ArabLit’s Top 11 Reads of 2018

These are ArabLit’s most popular posts of 2018, minus the listicles and promotional hype about the ArabLit Story Prize and ArabLit Quarterly:

1. Reclaiming the Women of Arabic Popular Epics. 

Amanda Hannoosh Steinberg looks at the women who seem to have disappeared in scholarship about the Arabic popular epics.

2. Teaching with Arabic Literature in Translation: ‘Women’s Writing in the Arab World’.

The first piece in a series on teaching with Arabic literature in translation. There were a number of others that would have made the top ten (‘Palestinian Literature and Film’ and ‘Arab Women Memoirs, Writing Feminist History,’ and Tarjamat, for instance) but I’ve folded them all in here.

3. Amazon’s Kindle Now Supports Arabic. 

A short news item from June.

4. ‘Literary Massacre in Kuwait’: The State of Book Banning.

A short history of book-banning in Kuwait by graduate student Abrar Alshammari. Book Banning in Kuwait: How, Why, & What Comes Nexta reflection on book-banning in Kuwait by novelist Layla AlAmmar, was also one of the top ten.

5. For Valentine’s Day: The Many Loves of Nizar Qabbani.

For Valentine’s Day 2018, we had two new translations of love poems by Syrian poet Nizar Qabbani by Rachel Schine.

6. Ibrahim Nasrallah’s ‘The Second War of the Dog’ Wins 2018 International Prize for Arabic Fiction

A short news item from April.

7. Excerpt in Translation: ‘Saddam and Me and the Stockholm Syndrome’. 

Ali Shakir’s third book —Saddam and Me and the Stockholm Syndrome— was published in January 2018.

8. 14th-Century Cookbook ‘Profoundly Rich Resource for Egyptian Culinary Heritage’ 

A conversation with Nawal Nasrallah about her award-winning translation of the fourteenth-century Egyptian cookbook Treasure Trove of Benefits and Variety at the Table (2018).

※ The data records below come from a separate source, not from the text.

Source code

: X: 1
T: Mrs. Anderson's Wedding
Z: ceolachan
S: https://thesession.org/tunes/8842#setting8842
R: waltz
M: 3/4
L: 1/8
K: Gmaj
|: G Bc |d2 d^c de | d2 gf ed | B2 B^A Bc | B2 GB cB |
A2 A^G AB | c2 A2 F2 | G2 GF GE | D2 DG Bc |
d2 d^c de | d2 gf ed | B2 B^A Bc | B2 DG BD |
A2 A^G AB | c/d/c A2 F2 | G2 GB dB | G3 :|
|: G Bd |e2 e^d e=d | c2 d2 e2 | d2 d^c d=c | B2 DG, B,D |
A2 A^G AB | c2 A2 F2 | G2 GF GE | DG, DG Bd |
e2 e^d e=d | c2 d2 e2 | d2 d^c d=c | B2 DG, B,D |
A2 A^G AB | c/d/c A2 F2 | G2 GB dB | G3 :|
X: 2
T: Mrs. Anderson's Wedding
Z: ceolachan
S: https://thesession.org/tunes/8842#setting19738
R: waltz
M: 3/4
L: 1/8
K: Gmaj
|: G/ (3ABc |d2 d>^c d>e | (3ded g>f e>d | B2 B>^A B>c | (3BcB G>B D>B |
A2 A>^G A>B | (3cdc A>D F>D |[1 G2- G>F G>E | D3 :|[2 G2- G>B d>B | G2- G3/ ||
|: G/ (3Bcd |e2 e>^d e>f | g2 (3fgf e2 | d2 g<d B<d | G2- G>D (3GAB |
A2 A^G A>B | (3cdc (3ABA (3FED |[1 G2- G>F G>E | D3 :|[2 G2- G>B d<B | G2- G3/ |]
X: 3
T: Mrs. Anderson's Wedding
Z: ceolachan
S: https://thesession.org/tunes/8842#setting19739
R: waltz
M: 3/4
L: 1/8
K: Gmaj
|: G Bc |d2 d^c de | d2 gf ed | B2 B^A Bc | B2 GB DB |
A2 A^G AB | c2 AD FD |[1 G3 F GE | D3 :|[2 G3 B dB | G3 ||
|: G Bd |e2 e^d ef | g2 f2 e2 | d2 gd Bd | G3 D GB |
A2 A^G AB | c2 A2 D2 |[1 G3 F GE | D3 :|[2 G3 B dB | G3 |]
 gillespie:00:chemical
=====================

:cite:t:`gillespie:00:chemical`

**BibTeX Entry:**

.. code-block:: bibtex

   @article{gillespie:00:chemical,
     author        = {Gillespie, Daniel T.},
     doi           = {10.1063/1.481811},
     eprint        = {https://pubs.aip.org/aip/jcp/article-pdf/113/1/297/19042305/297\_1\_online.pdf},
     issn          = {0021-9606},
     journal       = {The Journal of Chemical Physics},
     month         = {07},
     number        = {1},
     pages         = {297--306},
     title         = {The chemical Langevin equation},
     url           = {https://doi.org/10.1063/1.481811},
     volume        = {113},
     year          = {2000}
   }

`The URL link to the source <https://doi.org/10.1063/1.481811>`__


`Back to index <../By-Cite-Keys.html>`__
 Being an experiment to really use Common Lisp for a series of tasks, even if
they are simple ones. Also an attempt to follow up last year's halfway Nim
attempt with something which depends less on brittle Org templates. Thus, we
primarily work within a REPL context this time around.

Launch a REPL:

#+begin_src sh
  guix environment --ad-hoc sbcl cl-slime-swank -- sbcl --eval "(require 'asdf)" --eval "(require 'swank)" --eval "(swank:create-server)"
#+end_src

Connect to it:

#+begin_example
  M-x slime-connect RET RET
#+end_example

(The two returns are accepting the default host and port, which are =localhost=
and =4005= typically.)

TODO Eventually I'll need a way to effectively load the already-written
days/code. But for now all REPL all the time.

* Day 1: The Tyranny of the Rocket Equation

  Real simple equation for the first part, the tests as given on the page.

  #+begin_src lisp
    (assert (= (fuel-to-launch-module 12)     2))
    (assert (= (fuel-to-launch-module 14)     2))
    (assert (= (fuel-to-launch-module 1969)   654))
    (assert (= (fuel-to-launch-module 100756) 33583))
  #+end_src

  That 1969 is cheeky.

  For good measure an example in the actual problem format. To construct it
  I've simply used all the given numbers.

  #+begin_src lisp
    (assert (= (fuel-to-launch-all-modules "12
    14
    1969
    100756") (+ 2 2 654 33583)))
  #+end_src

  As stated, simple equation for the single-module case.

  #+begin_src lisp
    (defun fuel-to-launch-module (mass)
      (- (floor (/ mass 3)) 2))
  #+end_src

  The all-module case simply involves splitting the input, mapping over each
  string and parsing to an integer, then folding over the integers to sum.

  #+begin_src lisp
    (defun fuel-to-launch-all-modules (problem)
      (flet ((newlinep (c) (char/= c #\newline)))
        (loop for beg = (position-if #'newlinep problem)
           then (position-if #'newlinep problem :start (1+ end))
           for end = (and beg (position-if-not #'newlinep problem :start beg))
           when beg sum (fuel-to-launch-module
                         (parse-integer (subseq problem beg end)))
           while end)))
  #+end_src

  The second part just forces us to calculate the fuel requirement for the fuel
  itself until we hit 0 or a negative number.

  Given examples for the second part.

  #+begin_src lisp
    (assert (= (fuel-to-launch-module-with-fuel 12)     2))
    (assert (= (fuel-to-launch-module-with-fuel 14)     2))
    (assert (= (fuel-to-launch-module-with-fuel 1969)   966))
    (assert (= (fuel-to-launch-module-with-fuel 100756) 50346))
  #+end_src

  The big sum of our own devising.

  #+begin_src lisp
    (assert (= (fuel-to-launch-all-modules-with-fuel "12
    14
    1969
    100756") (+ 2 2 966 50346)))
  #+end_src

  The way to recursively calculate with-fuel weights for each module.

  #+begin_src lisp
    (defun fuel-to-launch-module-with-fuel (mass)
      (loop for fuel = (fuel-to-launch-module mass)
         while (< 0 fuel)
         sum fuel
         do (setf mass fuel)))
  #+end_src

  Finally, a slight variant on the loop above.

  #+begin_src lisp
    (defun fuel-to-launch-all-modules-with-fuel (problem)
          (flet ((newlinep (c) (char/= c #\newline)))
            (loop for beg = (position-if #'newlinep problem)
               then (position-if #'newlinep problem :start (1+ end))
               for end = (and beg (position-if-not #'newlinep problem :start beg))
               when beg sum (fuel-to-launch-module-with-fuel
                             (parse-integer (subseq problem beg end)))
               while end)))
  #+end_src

9. Six Classical Libraries: Challenges in Editing, Translation, and Beyond

From an event in September.

10. Safia Ketou: The First Algerian Sci-fi Novelist of Post-independence Algeria.

ArabLit’s Algeria editor, Nadia Ghanem, writes about one of her favorite discoveries, Safia Ketou, and translates her “The Mauve Planet” into English.

11. ‘Black’: A Short Memoir by Hoda Salem. 

Egyptian law student Hoda Salem reflects on being black in Egypt in a short memoir written during a workshop run by the Egyptian feminist collective Ikhtiyar, translated by Rahma Bavelaar.